I am seeking for a detailed algorithm describing how to generate leading and trailing sets for non-terminal symbols in context-free grammars.
I've found something like this: https://pl.scribd.com/doc/51358638/16/Operator-Precedence-Relations but I'm unsure about how it works. (See page 20)
Assume, that we have productions:
A -> YaZ | B
B -> b
then, it is said, that Leading(A) = {a}, Leading(A) = Leading(B) and Leading(B)={b}. And I have my doubts about this:
Leading
and Trailing
are functions specific to generating an operator-precedence parser, which is only applicable if you have an operator precedence grammar. An operator precedence grammar is a special case of an operator grammar, and an operator grammar has the important property that no production has two consecutive non-terminals.

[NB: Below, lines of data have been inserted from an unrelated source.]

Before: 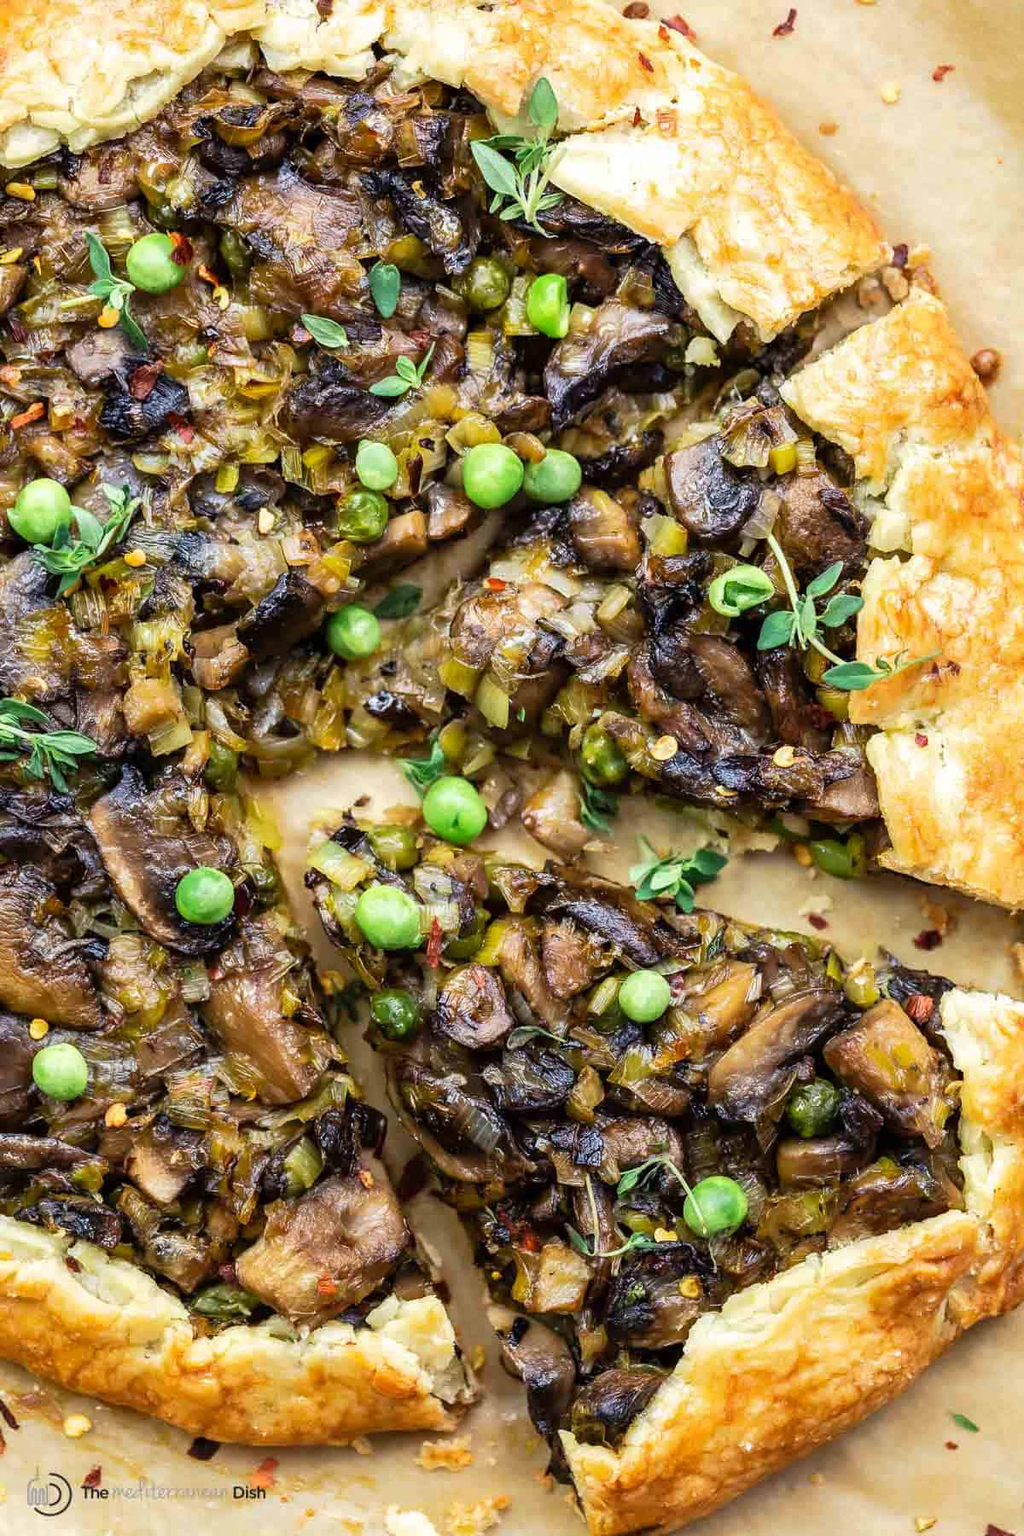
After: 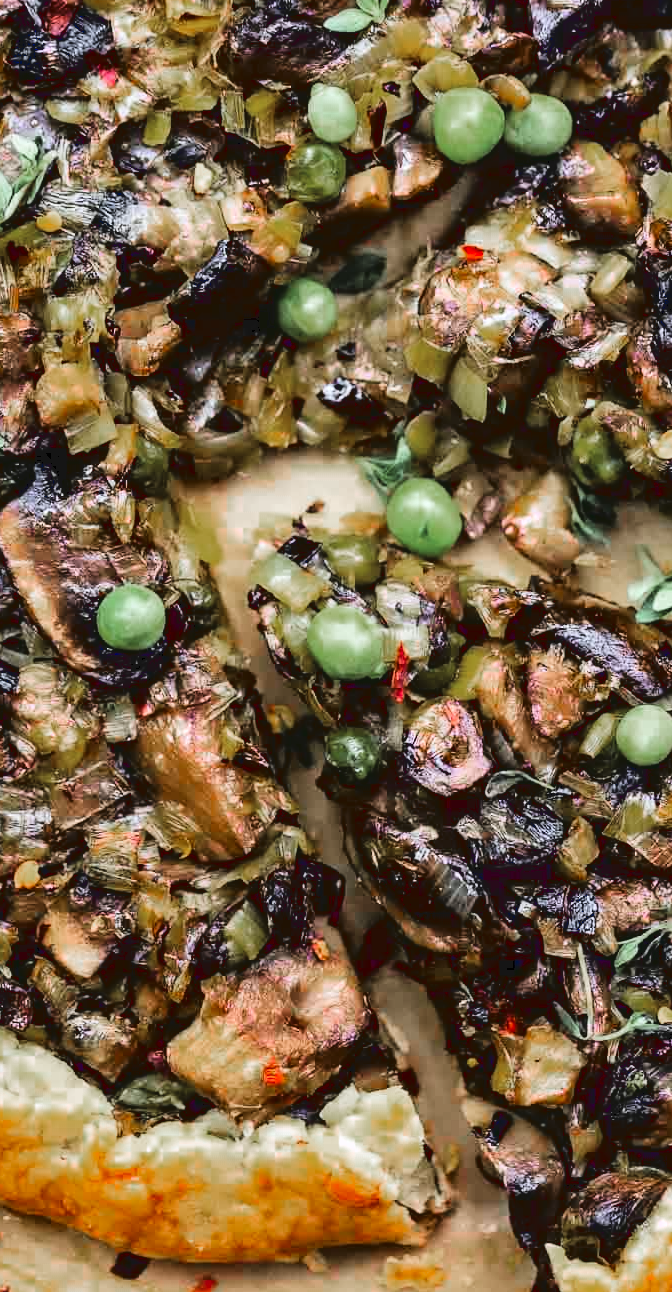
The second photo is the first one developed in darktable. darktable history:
color zones: curves: ch0 [(0, 0.48) (0.209, 0.398) (0.305, 0.332) (0.429, 0.493) (0.571, 0.5) (0.714, 0.5) (0.857, 0.5) (1, 0.48)]; ch1 [(0, 0.736) (0.143, 0.625) (0.225, 0.371) (0.429, 0.256) (0.571, 0.241) (0.714, 0.213) (0.857, 0.48) (1, 0.736)]; ch2 [(0, 0.448) (0.143, 0.498) (0.286, 0.5) (0.429, 0.5) (0.571, 0.5) (0.714, 0.5) (0.857, 0.5) (1, 0.448)]
tone curve: curves: ch0 [(0, 0) (0.003, 0.068) (0.011, 0.068) (0.025, 0.068) (0.044, 0.068) (0.069, 0.072) (0.1, 0.072) (0.136, 0.077) (0.177, 0.095) (0.224, 0.126) (0.277, 0.2) (0.335, 0.3) (0.399, 0.407) (0.468, 0.52) (0.543, 0.624) (0.623, 0.721) (0.709, 0.811) (0.801, 0.88) (0.898, 0.942) (1, 1)], color space Lab, linked channels, preserve colors none
color correction: highlights a* -0.135, highlights b* -5.18, shadows a* -0.138, shadows b* -0.14
crop: left 9.103%, top 24.039%, right 34.852%, bottom 4.171%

(An operator precedence grammar is, loosely speaking, an operator grammar which can be parsed with an operator precedence parser :-). But that's not important for now.)
Given an operator grammar, the function Leading
(resp. Trailing
) of a non-terminal produces the set of terminals which could be (recursively) the first (resp. last) terminal in some sentential form derived from that non-terminal.
Another possibly more intuitive definition is that a terminal is in the Leading set for a non-terminal if the terminal is "visible" from the beginning of a production. Non-terminals are "transparent", so a terminal could be visible either by looking through a leading non-terminal or by looking into a visible non-terminal.
For example, a standard expression grammar (which is an operator grammar; no production has two consecutive non-terminals):
expr -> factor '*' expr
expr -> factor
factor -> term '+' factor
factor -> term
term -> ID
term -> '(' expr ')'
From term
, ID
and (
are visible from the beginning, and ID
and )
are visible from the end. expr
is not visible from either side, because it is hidden by terminals, so we don't need to consider it.
From factor
, +
is visible from both ends, and factor
also inherits the Leading and Trailing sets of term
because term
is visible from both ends. (factor
is also visible from the end in itself, but that cannot add anything new to the Trailing set.)
Finally, from expr
, *
is visible from both ends, and expr
inherits from factor
.
So we end up with:
Non-terminal Leading Trailing
expr *, +, ID, ( *, +, ID, )
factor +, ID, ( +, ID, )
term ID, ( ID, )
From that, we're going to construct precedence relations. Basically, if you find
nonterminal TERMINAL
in any production, then you add the precedence relations TRAIL ⋗ TERMINAL
for every TRAIL
in Trailing(nonterminal)
. Similarly, every occurrence of
TERMINAL nonterminal
generates the relationships TERMINAL ⋖ LEAD
for every LEAD
in Leading(nonterminal)
. And finally, if you find
TERMINAL1 TERMINAL2
or
TERMINAL1 nonterminal TERMINAL2
then you generate the relationship TERMINAL1 ·=· TERMINAL2
.
Once you've generated all the precedence relationships, you look at every pair of terminals T, U
. If at most one precedence relation holds -- that is, T ⋖ U, T ⋗ U, T ·=· U
or there is no relationship from T
to U
-- then you have an operator precedence grammar. (There is no connection between T, U
and U, T
. Precedence relationships are not antisymmetric and it is unfortunate that they are traditionally spelled with symbols that look like numeric comparison.)